START Material shown
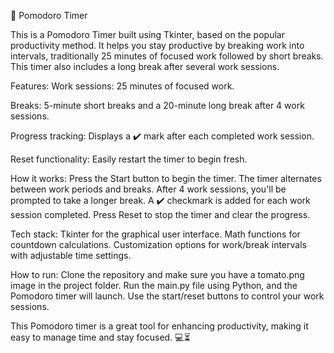 🍅 Pomodoro Timer

This is a Pomodoro Timer built using Tkinter, based on the popular productivity method. It helps you stay productive by breaking work into intervals, traditionally 25 minutes of focused work followed by short breaks. This timer also includes a long break after several work sessions.

Features:
Work sessions: 25 minutes of focused work.

Breaks: 5-minute short breaks and a 20-minute long break after 4 work sessions.

Progress tracking: Displays a ✔️ mark after each completed work session.

Reset functionality: Easily restart the timer to begin fresh.


How it works:
Press the Start button to begin the timer.
The timer alternates between work periods and breaks.
After 4 work sessions, you'll be prompted to take a longer break.
A ✔️ checkmark is added for each work session completed.
Press Reset to stop the timer and clear the progress.

Tech stack:
Tkinter for the graphical user interface.
Math functions for countdown calculations.
Customization options for work/break intervals with adjustable time settings.

How to run:
Clone the repository and make sure you have a tomato.png image in the project folder.
Run the main.py file using Python, and the Pomodoro timer will launch.
Use the start/reset buttons to control your work sessions.

This Pomodoro timer is a great tool for enhancing productivity, making it easy to manage time and stay focused. 💻⏳
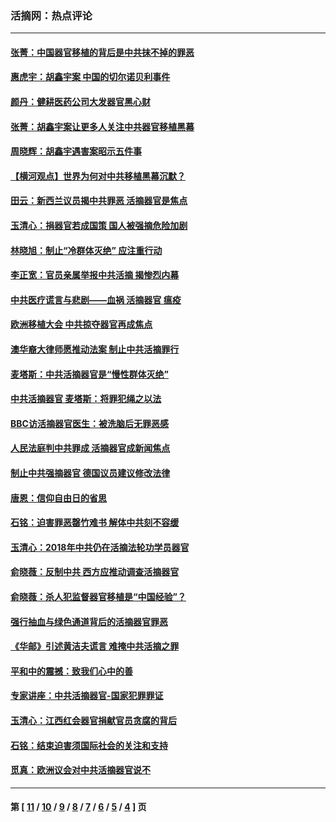 ### 活摘网：热点评论
---
#### [张菁：中国器官移植的背后是中共抹不掉的罪恶](../../pages/nf5879/n13974977.md?04250430) 
#### [惠虎宇：胡鑫宇案 中国的切尔诺贝利事件](../../pages/nf5879/n13942916.md?04250430) 
#### [颜丹：健耕医药公司大发器官黑心财](../../pages/nf5879/n13940134.md?04250430) 
#### [张菁：胡鑫宇案让更多人关注中共器官移植黑幕](../../pages/nf5879/n13929073.md?04250430) 
#### [周晓辉：胡鑫宇遇害案昭示五件事](../../pages/nf5879/n13921870.md?04250430) 
#### [【横河观点】世界为何对中共移植黑幕沉默？](../../pages/nf5879/n13244249.md?04250430) 
#### [田云：新西兰议员揭中共罪恶 活摘器官是焦点](../../pages/nf5879/n13070629.md?04250430) 
#### [玉清心：捐器官若成国策 国人被强摘危险加剧](../../pages/nf5879/n12802713.md?04250430) 
#### [林晓旭：制止“冷群体灭绝” 应注重行动](../../pages/nf5879/n12779736.md?04250430) 
#### [李正宽：官员亲属举报中共活摘 揭惨烈内幕](../../pages/nf5879/n12684490.md?04250430) 
#### [中共医疗谎言与悲剧——血祸 活摘器官 瘟疫](../../pages/nf5879/n12372103.md?04250430) 
#### [欧洲移植大会 中共掠夺器官再成焦点](../../pages/nf5879/n11538883.md?04250430) 
#### [澳华裔大律师愿推动法案 制止中共活摘罪行](../../pages/nf5879/n11377039.md?04250430) 
#### [麦塔斯：中共活摘器官是“慢性群体灭绝”](../../pages/nf5879/n11350529.md?04250430) 
#### [中共活摘器官 麦塔斯：将罪犯绳之以法](../../pages/nf5879/n11347973.md?04250430) 
#### [BBC访活摘器官医生：被洗脑后无罪恶感](../../pages/nf5879/n11335935.md?04250430) 
#### [人民法庭判中共罪成 活摘器官成新闻焦点](../../pages/nf5879/n11331578.md?04250430) 
#### [制止中共强摘器官 德国议员建议修改法律](../../pages/nf5879/n11249451.md?04250430) 
#### [唐恩：信仰自由日的省思](../../pages/nf5879/n11003525.md?04250430) 
#### [石铭：迫害罪恶罄竹难书  解体中共刻不容缓](../../pages/nf5879/n10942855.md?04250430) 
#### [玉清心：2018年中共仍在活摘法轮功学员器官](../../pages/nf5879/n10914646.md?04250430) 
#### [俞晓薇：反制中共 西方应推动调查活摘器官](../../pages/nf5879/n10794671.md?04250430) 
#### [俞晓薇：杀人犯监督器官移植是“中国经验”？](../../pages/nf5879/n10466427.md?04250430) 
#### [强行抽血与绿色通道背后的活摘器官罪恶](../../pages/nf5879/n10004708.md?04250430) 
#### [《华邮》引述黄洁夫谎言 难掩中共活摘之罪](../../pages/nf5879/n9642309.md?04250430) 
#### [平和中的震撼：致我们心中的善](../../pages/nf5879/n9021123.md?04250430) 
#### [专家讲座：中共活摘器官-国家犯罪罪证](../../pages/nf5879/n8828153.md?04250430) 
#### [玉清心：江西红会器官捐献官员贪腐的背后](../../pages/nf5879/n8522122.md?04250430) 
#### [石铭：结束迫害须国际社会的关注和支持](../../pages/nf5879/n8443497.md?04250430) 
#### [觅真：欧洲议会对中共活摘器官说不](../../pages/nf5879/n8337486.md?04250430) 

---
#### 第 [ [11](./11.md?04250430) / [10](./10.md?04250430) / [9](./9.md?04250430) / [8](./8.md?04250430) / [7](./7.md?04250430) / [6](./6.md?04250430) / [5](./5.md?04250430) / [4](./4.md?04250430) ] 页
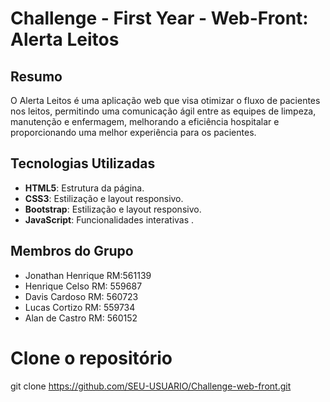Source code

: ﻿# Challenge - First Year - Web-Front: Alerta Leitos

## Resumo
O Alerta Leitos é uma aplicação web que visa otimizar o fluxo de pacientes nos leitos, permitindo uma comunicação ágil entre as equipes de limpeza, manutenção e enfermagem, melhorando a eficiência hospitalar e proporcionando uma melhor experiência para os pacientes.

## Tecnologias Utilizadas
- **HTML5**: Estrutura da página.
- **CSS3**: Estilização e layout responsivo.
- **Bootstrap**: Estilização e layout responsivo.
- **JavaScript**: Funcionalidades interativas .

## Membros do Grupo
- Jonathan Henrique RM:561139
- Henrique Celso RM: 559687
- Davis Cardoso RM: 560723
- Lucas Cortizo RM: 559734
- Alan de Castro RM: 560152

# Clone o repositório
git clone https://github.com/SEU-USUARIO/Challenge-web-front.git
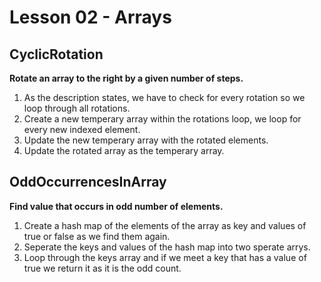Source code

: # Lesson 02 - Arrays

CyclicRotation
--------------

**Rotate an array to the right by a given number of steps.**

1. As the description states, we have to check for every rotation so we loop through all rotations.
2. Create a new temperary array within the rotations loop, we loop for every new indexed element.
3. Update the new temperary array with the rotated elements.
4. Update the rotated array as the temperary array.

OddOccurrencesInArray
---------------------

**Find value that occurs in odd number of elements.**

1. Create a hash map of the elements of the array as key and values of true or false as we find them again.
2. Seperate the keys and values of the hash map into two sperate arrys.
3. Loop through the keys array and if we meet a key that has a value of true we return it as it is the odd count.
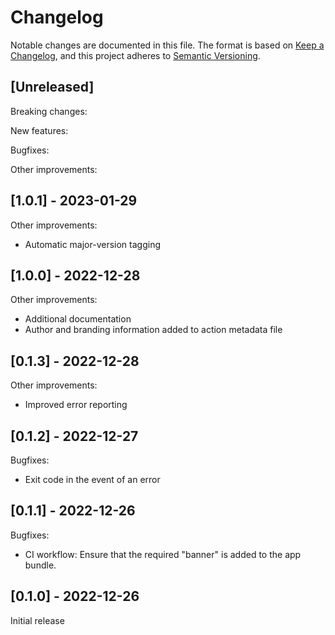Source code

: # Changelog

Notable changes are documented in this file. The format is based on [Keep a Changelog](https://keepachangelog.com/en/1.0.0/), and this project adheres to [Semantic Versioning](https://semver.org/spec/v2.0.0.html).

## [Unreleased]

Breaking changes:

New features:

Bugfixes:

Other improvements:

## [1.0.1] - 2023-01-29

Other improvements:
- Automatic major-version tagging

## [1.0.0] - 2022-12-28

Other improvements:
- Additional documentation
- Author and branding information added to action metadata file

## [0.1.3] - 2022-12-28

Other improvements:
- Improved error reporting

## [0.1.2] - 2022-12-27

Bugfixes:
- Exit code in the event of an error

## [0.1.1] - 2022-12-26

Bugfixes:
- CI workflow: Ensure that the required "banner" is added to the app bundle.

## [0.1.0] - 2022-12-26

Initial release
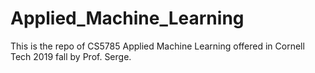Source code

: # Applied_Machine_Learning
This is the repo of CS5785 Applied Machine Learning offered in Cornell Tech 2019 fall by Prof. Serge.
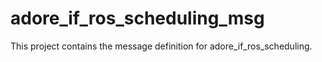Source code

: <!--
********************************************************************************
* Copyright (C) 2017-2023 German Aerospace Center (DLR). 
* Eclipse ADORe, Automated Driving Open Research https://eclipse.org/adore
*
* This program and the accompanying materials are made available under the 
* terms of the Eclipse Public License 2.0 which is available at
* http://www.eclipse.org/legal/epl-2.0.
*
* SPDX-License-Identifier: EPL-2.0 
*
* Contributors: 
*   Matthias Nichting - initial API and implementation
********************************************************************************
-->

# adore_if_ros_scheduling_msg
This project contains the message definition for adore_if_ros_scheduling.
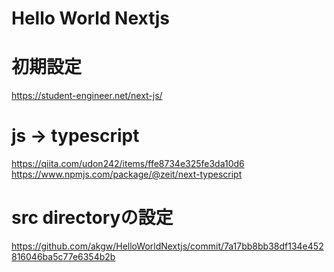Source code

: # Hello World Nextjs

# 初期設定
https://student-engineer.net/next-js/

# js -> typescript
https://qiita.com/udon242/items/ffe8734e325fe3da10d6
https://www.npmjs.com/package/@zeit/next-typescript

# src directoryの設定
https://github.com/akgw/HelloWorldNextjs/commit/7a17bb8bb38df134e452816046ba5c77e6354b2b


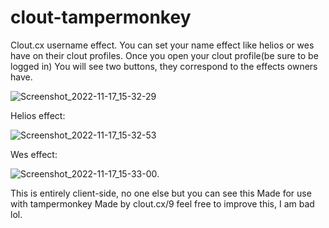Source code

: # clout-tampermonkey
Clout.cx username effect. You can set your name effect like helios or wes have on their clout profiles. Once you open your clout profile(be sure to be logged in)
You will see two buttons, they correspond to the effects owners have.

![Screenshot_2022-11-17_15-32-29](https://user-images.githubusercontent.com/79900913/202474112-97126a47-fc1e-464f-9ea9-c6bebf671f78.png)

Helios effect:

![Screenshot_2022-11-17_15-32-53](https://user-images.githubusercontent.com/79900913/202474411-85173e4c-e004-4223-be27-353dcf8eed5a.png)

Wes effect:

![Screenshot_2022-11-17_15-33-00](https://user-images.githubusercontent.com/79900913/202474470-70c74c10-13bd-4fa5-9ca8-8800f8c2f9ab.png).

This is entirely client-side, no one else but you can see this
Made for use with tampermonkey
Made by clout.cx/9 feel free to improve this, I am bad lol.
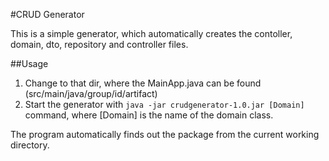 #CRUD Generator

This is a simple generator, which automatically creates the
contoller, domain, dto, repository and controller files.

##Usage
1. Change to that dir, where the MainApp.java can be found
   (src/main/java/group/id/artifact)
2. Start the generator with `java -jar crudgenerator-1.0.jar [Domain]`
   command, where [Domain] is the name of the domain class.
   
The program automatically finds out the package from the current
working directory.
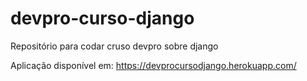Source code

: # devpro-curso-django
Repositório para codar cruso devpro sobre django

Aplicação disponível em: https://devprocursodjango.herokuapp.com/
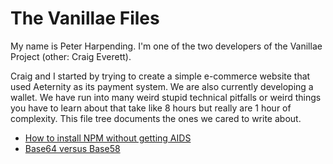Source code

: # The Vanillae Files

My name is Peter Harpending.  I'm one of the two developers of the Vanillae
Project (other: Craig Everett).

Craig and I started by trying to create a simple e-commerce website that used
Aeternity as its payment system.  We are also currently developing a wallet.
We have run into many weird stupid technical pitfalls or weird things you have
to learn about that take like 8 hours but really are 1 hour of complexity.
This file tree documents the ones we cared to write about.

- [How to install NPM without getting AIDS](./npm-misc/)
- [Base64 versus Base58](./baseN/)

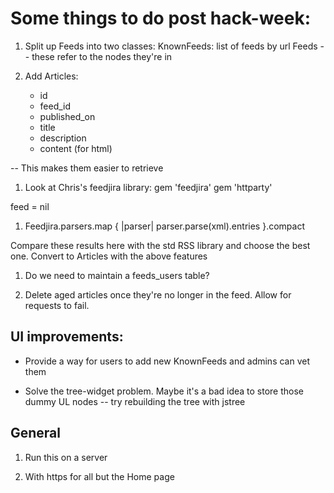 # Some things to do post hack-week:

1. Split up Feeds into two classes: KnownFeeds: list of feeds by url
                                    Feeds -- these refer to the nodes they're in

1. Add Articles: 
   - id
   - feed_id
   - published_on
   - title
   - description
   - content (for html)

-- This makes them easier to retrieve

1. Look at Chris's feedjira library:
gem 'feedjira'
gem 'httparty'

feed = nil

1. Feedjira.parsers.map { |parser| parser.parse(xml).entries }.compact

Compare these results here with the std RSS library and choose the best one.
Convert to Articles with the above features

1. Do we need to maintain a feeds_users table?

1. Delete aged articles once they're no longer in the feed.  Allow for requests to fail.

## UI improvements:

- Provide a way for users to add new KnownFeeds and admins can vet them

- Solve the tree-widget problem.  Maybe it's a bad idea to store those dummy UL nodes -- try rebuilding the tree with jstree

## General

1. Run this on a server

1. With https for all but the Home page
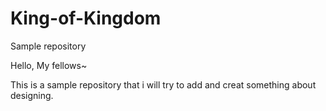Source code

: # King-of-Kingdom
Sample repository

Hello, My fellows~

This is a sample repository that i will try to add and creat something about designing. 
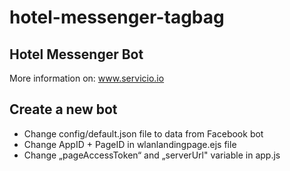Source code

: # hotel-messenger-tagbag

## Hotel Messenger Bot

More information on: www.servicio.io

## Create a new bot

- Change config/default.json file to data from Facebook bot
- Change AppID + PageID in wlanlandingpage.ejs file
- Change „pageAccessToken“ and „serverUrl" variable in app.js
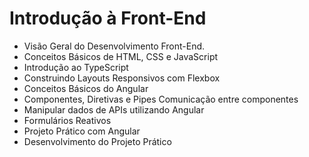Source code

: # Introdução à Front-End

- Visão Geral do Desenvolvimento Front-End.
- Conceitos Básicos de HTML, CSS e JavaScript
- Introdução ao TypeScript
- Construindo Layouts Responsivos com Flexbox
- Conceitos Básicos do Angular
- Componentes, Diretivas e Pipes Comunicação entre componentes
- Manipular dados de APIs utilizando Angular
- Formulários Reativos
- Projeto Prático com Angular
- Desenvolvimento do Projeto Prático
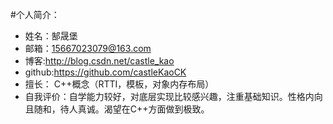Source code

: #个人简介：
- 姓名：郜晟堡
- 邮箱：15667023079@163.com
- 博客:http://blog.csdn.net/castle_kao
- github:https://github.com/castleKaoCK
- 擅长： C++概念（RTTI，模板，对象内存布局）
- 自我评价：自学能力较好，对底层实现比较感兴趣，注重基础知识。性格内向且随和，待人真诚。渴望在C++方面做到极致。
END Material shown
### Exercise requirements
Reproduce word for word the lines of the listing above, starting at the line that contains "Breaks: 5-minute short" and stopping after the line that contains "Press Reset to".

### Task output
Breaks: 5-minute short breaks and a 20-minute long break after 4 work sessions.

Progress tracking: Displays a ✔️ mark after each completed work session.

Reset functionality: Easily restart the timer to begin fresh.


How it works:
Press the Start button to begin the timer.
The timer alternates between work periods and breaks.
After 4 work sessions, you'll be prompted to take a longer break.
A ✔️ checkmark is added for each work session completed.
Press Reset to stop the timer and clear the progress.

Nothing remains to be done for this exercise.